Touristic Eastern Express

Overview
- Service type: Scenic Inter-city rail
- Status: Operating
- Locale: North-Central, Central, North-Eastern Anatolia
- First service: May 29, 2019; 5 years ago
- Current operator(s): TCDD Taşımacılık
- Former operator(s): Turkish State Railways

Route
- Termini: Ankara railway station Kars railway station
- Stops: 27 (short), 2 (long)
- Distance travelled: 1,365 km (848 mi)
- Average journey time: 32 hours
- Service frequency: Three times a week

On-board services
- Sleeping arrangements: 6 Sleeping cars
- Catering facilities: 1 Dining car

Technical
- Rolling stock: TVS2000
- Track gauge: 1,435 mm (4 ft 8+1⁄2 in)
- Track owner(s): Turkish State Railways (TCDD)

= Touristic Eastern Express =

Railway line in Turkey

The Touristic Eastern Express (Turistik Doğu Ekspresi) is a scenic passenger train operated by the TCDD Taşımacılık. The train runs from December to March eastward 1365 km from Ankara railway station to Kars railway station. The train service debuted on 29 May 2019 with an official ceremony attended by government ministers. The service was established as an alternative to the regular Eastern Express, which runs the same line but was mostly sold-out weeks in advance in recent years for sightseeing purposes.

==Overview==
The Touristic Eastern Express departs from Ankara at 16:55 hours and arrives in Kars after 32 hours.
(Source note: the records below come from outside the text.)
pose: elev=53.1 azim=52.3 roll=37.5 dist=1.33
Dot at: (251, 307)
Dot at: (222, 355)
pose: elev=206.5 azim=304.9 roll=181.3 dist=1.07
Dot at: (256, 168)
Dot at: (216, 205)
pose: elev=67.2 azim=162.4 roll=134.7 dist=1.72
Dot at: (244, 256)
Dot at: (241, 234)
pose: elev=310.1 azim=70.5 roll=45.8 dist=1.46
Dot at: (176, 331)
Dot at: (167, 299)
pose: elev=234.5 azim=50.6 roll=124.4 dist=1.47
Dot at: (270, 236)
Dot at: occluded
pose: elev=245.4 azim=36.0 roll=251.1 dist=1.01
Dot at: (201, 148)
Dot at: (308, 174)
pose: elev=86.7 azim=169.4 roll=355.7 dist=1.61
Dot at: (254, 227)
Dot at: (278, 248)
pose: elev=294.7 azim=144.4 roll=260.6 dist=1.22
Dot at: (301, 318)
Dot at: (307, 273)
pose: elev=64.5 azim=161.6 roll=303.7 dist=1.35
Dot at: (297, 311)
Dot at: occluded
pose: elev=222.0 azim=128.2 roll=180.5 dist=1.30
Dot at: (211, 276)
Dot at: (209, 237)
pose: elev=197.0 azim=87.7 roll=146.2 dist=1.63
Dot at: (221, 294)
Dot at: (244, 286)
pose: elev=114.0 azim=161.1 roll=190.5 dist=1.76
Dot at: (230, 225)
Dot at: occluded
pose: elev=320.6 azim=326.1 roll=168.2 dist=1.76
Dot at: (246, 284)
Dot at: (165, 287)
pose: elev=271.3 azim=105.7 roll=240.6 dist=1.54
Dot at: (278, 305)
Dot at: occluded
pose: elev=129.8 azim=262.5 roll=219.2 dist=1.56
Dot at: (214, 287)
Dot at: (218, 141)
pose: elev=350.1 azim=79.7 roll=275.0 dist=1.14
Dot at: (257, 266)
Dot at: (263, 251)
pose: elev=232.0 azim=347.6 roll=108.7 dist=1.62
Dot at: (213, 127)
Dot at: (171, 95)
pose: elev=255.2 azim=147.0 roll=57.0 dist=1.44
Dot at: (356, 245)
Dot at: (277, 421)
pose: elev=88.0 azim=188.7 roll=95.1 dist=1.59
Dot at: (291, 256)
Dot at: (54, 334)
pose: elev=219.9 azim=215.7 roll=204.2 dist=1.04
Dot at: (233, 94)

Departure time in Kars is at 23:55 hours. It leaves Ankara on Mondays, Wednesdays and Fridays, and return from Kars is on Wednesdays, Fridays or Sundays. The train with nine cars, including six sleeping cars, one dining car, and two service cars, and has a capacity of 120 passengers. This train services suspended between 28 March 2020-15 December 2021 due the COVID-19 pandemic. On 15 December 2021, train restarted the operations from Ankara with a ceremony attended by Adil Karaismailoğlu, the Minister of Transport and Infrastructure.

==Sightseeing stops==
The train stops in the İliç town of Erzincan Province and Erzurum on the way from Ankara to Kars. On the return journey from Kars, it stops at the Divriği railway station and Bostankaya, both in Sivas Province. Touristic excursions organized by the TCDD are offered to passengers during the two- to three-hour train stops. At the train stop in İliç, passengers are taken by bus to Kemaliye for a visit to the Karanlık Canyon and then to the water source of Lake Kadı, as well as to the historic wooden mansions. A boat ride on the reservoir of Bağıştaş 1 Dam in İliç is also offered. The passengers then travel by bus to Erzincan, where they visit the Ekşisu Picnic Area, the archaeological site of Altıntepe, and the Gürlevik Waterfalls. Outdoor recreational activities such as paragliding, rafting, and safari are offered.

During a three-hour train stop in Erzurum, passengers are taken on a sightseeing tour by bus, visiting historic buildings such as the Rüstem Pasha Caravanserai (Taşhan), Erzurum Congress building, and Çifte Minareli Medrese. Tourist attractions visited on the way from Kars to Ankara are the Grand Mosque and Hospital in Divriği and Gök Medrese, the Grand Mosque of Sivas, Buruciye Medrese, and Çifte Minareli Medrese in Sivas.

==Tickets==
 Tickets are priced at 1300 (approx. US$ 110) for a single-bed compartment.
All-inclusive onwards-and-return tour is priced at 2600 per person.